A federal judge on Thursday will decide whether Fort Smith-based ABF Freight System has standing to sue competing truckers and the Teamsters in U.S. District Court.
ABF on Nov. 1 filed a federal lawsuit alleging that subsidiaries of YRC Inc. and the International Brotherhood of Teamsters violated terms of a multi-employer labor contract by entering into side deals that the gave the YRC companies an improper competitive advantage over ABF.
ABF seeks court appointment of a neutral third-party tribunal to hear its grievances, or, alternatively, nullification of the side agreements plus damages of $750 million.
In response, the defendants filed motions seeking to dismiss the case, claiming the court lacks jurisdiction over the matter.
The hearing begins at 10 a.m.
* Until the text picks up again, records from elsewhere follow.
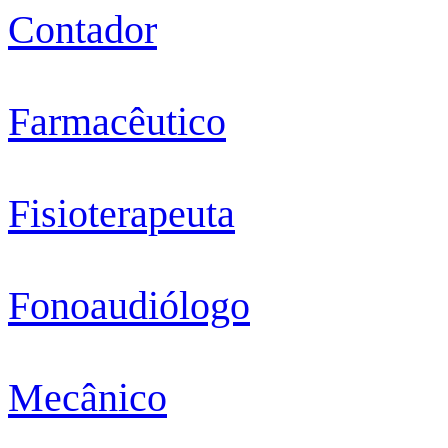
Contador
Farmacêutico
Fisioterapeuta
Fonoaudiólogo
Mecânico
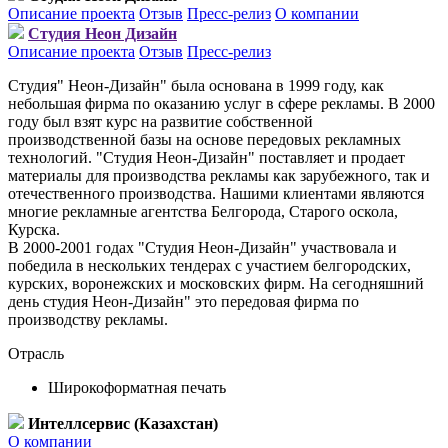
Описание проекта
Отзыв
Пресс-релиз
О компании
Студия Неон Дизайн
Описание проекта
Отзыв
Пресс-релиз
Студия" Неон-Дизайн" была основана в 1999 году, как
небольшая фирма по оказанию услуг в сфере рекламы. В 2000
году был взят курс на развитие собственной
производственной базы на основе передовых рекламных
технологий. "Студия Неон-Дизайн" поставляет и продает
материалы для производства рекламы как зарубежного, так и
отечественного производства. Нашими клиентами являются
многие рекламные агентства Белгорода, Старого оскола,
Курска.
В 2000-2001 годах "Студия Неон-Дизайн" участвовала и
победила в нескольких тендерах с участием белгородских,
курских, воронежских и московских фирм. На сегодняшний
день студия Неон-Дизайн" это передовая фирма по
производству рекламы.
Отрасль
Широкоформатная печать
Интеллсервис (Казахстан)
О компании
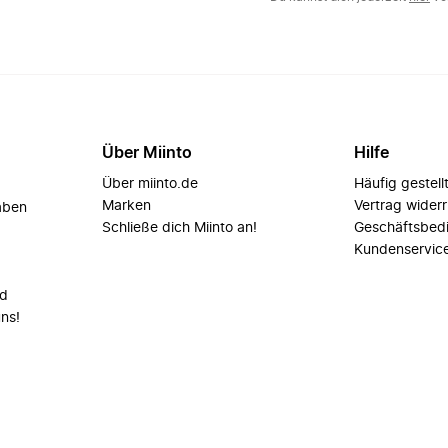
Über Miinto
Hilfe
Über miinto.de
Häufig gestell
Marken
Vertrag wider
aben
Schließe dich Miinto an!
Geschäftsbed
Kundenservic
nd
uns!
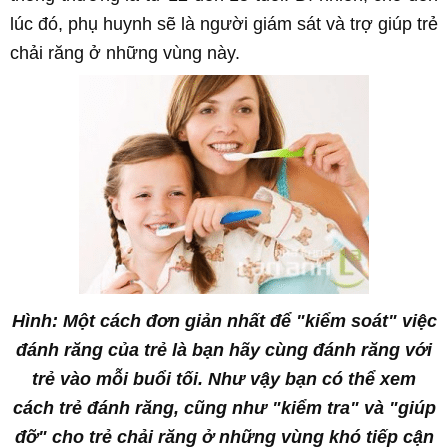
lúc đó, phụ huynh sẽ là người giám sát và trợ giúp trẻ
chải răng ở những vùng này.
Hình: Một cách đơn giản nhất để "kiểm soát" việc
đánh răng của trẻ là bạn hãy cùng đánh răng với
trẻ vào mỗi buổi tối. Như vậy bạn có thể xem
cách trẻ đánh răng, cũng như "kiểm tra" và "giúp
đỡ" cho trẻ chải răng ở những vùng khó tiếp cận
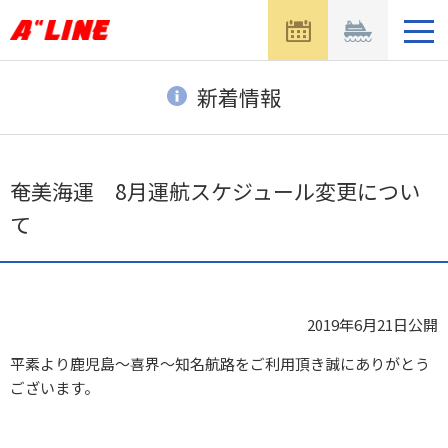
メ
ニ
ュ
ー
新着情報
を
開
く
奄美海運 8月運航スケジュール変更につい
て
2019年6月21日
公開
平素より鹿児島～喜界～知名航路をご利用頂き誠にありがとう
ございます。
Thursday in the Eastern District courthouse in Little Rock, with U.S. District Judge Susan Webber Wright presiding.
According to court documents, ABF asserts that the Labor Management Relations Act allows the federal court to hear suits over labor contract violations.
However, the employer defendants - YRC Inc., New Penn Motor Express Inc. and USF Holland Inc. - argue that ABF is not a party to the National Master Freight Agreement and therefore lacks standing to challenge the contract amendments.
On Dec. 2, Wright stated in an order that she would determine both the question of ABF's standing and whether that question can be severed from ABF's claims.
In a separate order Dec. 3, the judge noted that neither Trucking Management Inc. nor the union defendants - the IBT, the Teamsters National Freight Industry Negotiating Committee, Teamsters Local Union 373 of Fort Smith and Local 878 of Little Rock - had requested hearings on their motions to dismiss.
She gave them until Monday to request to be heard. The union defendants made their request on Dec. 8 and TMI made its request Dec. 10.
The case was initially filed in the Western District's Fayetteville court in error, then transferred to Fort Smith. Wright was assigned the case after U.S. District Judge Jimm Larry Hendren, a Western District judge, recused himself.